Coming of Age: The Growth of Vir Cotto
Beginnings: Capable of a “Well-Deserved” Humility
In the second season episode There All the Honor Lies, Vir reveals that his family sent him to Babylon 5 to be rid of him, and that previous to his assignment as Londo Mollari’s attaché, he had held a number of positions that were ultimately personally isolating or disastrous. Vir is, at the start, a failure by noble Centauri standards, fundamentally lacking the ruthlessness and ambition required for advancement in the royal court. Held in contempt by his family and ignored by his countrymen, Vir is also, I believe, a deeply lonely figure desperately seeking some place where he can fit in.

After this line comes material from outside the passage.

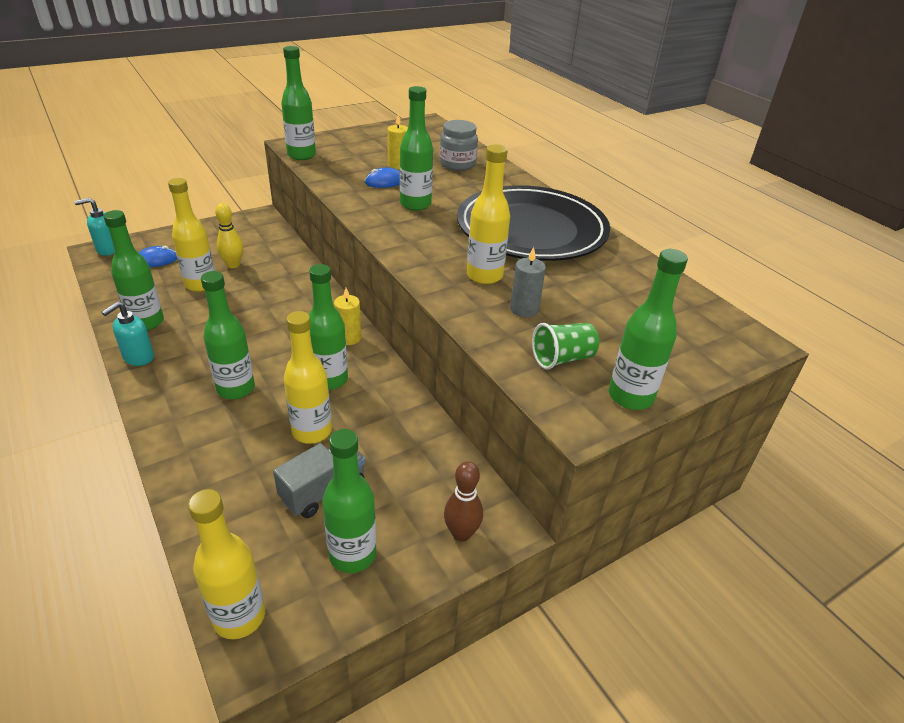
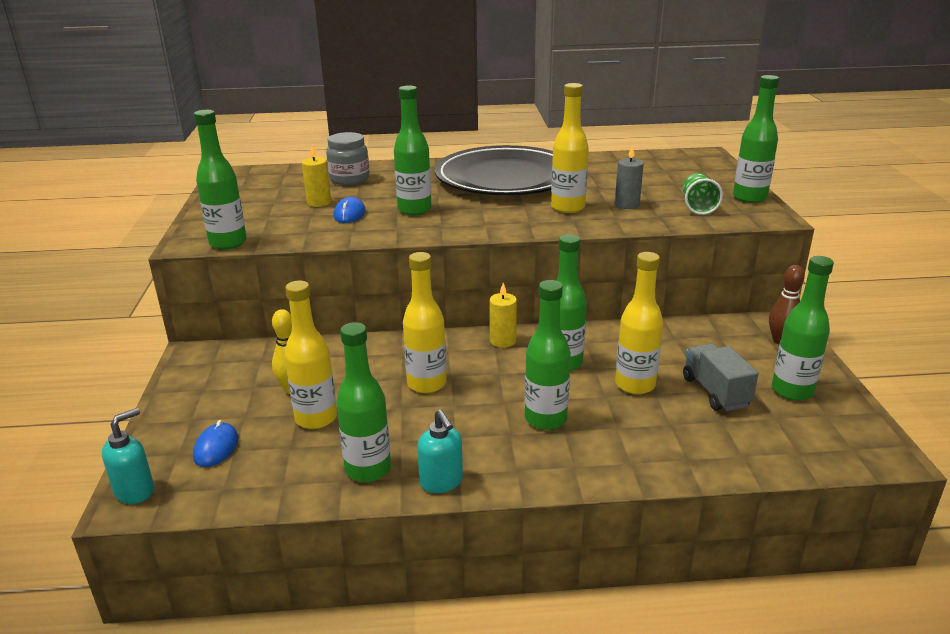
camera: 60 degrees left, 10 degrees down
(108, 249) = (135, 491): turquoise soap dispenser -> turquoise soap dispenser turned 150 degrees counterclockwise
(239, 617) = (849, 455): yellow bottle -> yellow bottle (426, 384)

It is true that when Vir first arrives on Babylon 5 a fat, meek, clumsy, stammering young man in a seemingly perpetual terror of Londo, he is not much to look at. Still, even as early as The War Prayer, we see that there may be something more to Vir than his outer childishness- that he’s not beyond quietly holding a subversive notion or two. In a later episode, he is pegged as a radical for his beliefs on romantic love in particular, but the term “radical” is, in my opinion, inaccurate. Vir is too mindful of authority to wear that label.
A Reformer, Not a Radical
No where is Vir’s lack of radicalism more clear than in the second season, when he is faced with the central moral dilemma of his arc. Presented with the choice of rebelling against Londo outright versus seeking a change from within, he chooses the later. At every opportunity, Vir strenuously dissents from Londo’s course of action against the Narn, pleading with his superior to make a different choice. Yet still, while on Babylon 5, he obeys.
Many may understandably find this early caution frustrating. I, however, see it as a correct decision given the circumstance. All through the second season, Vir is negotiating from a position of powerlessness. Frank rebellion would’ve resulted in Vir being turned out into the wilds of obscurity or worse, leaving him subsequently unable to influence future events.
To be sure, there is little evidence to show that Vir is consciously influenced by these political considerations. Hands down, Vir’s principle motivations for staying the course are personal and emotional. Extremely uncertain of his own talents and capabilities, he hangs back. But even more importantly, he loves Londo and cannot bring himself to leave him behind.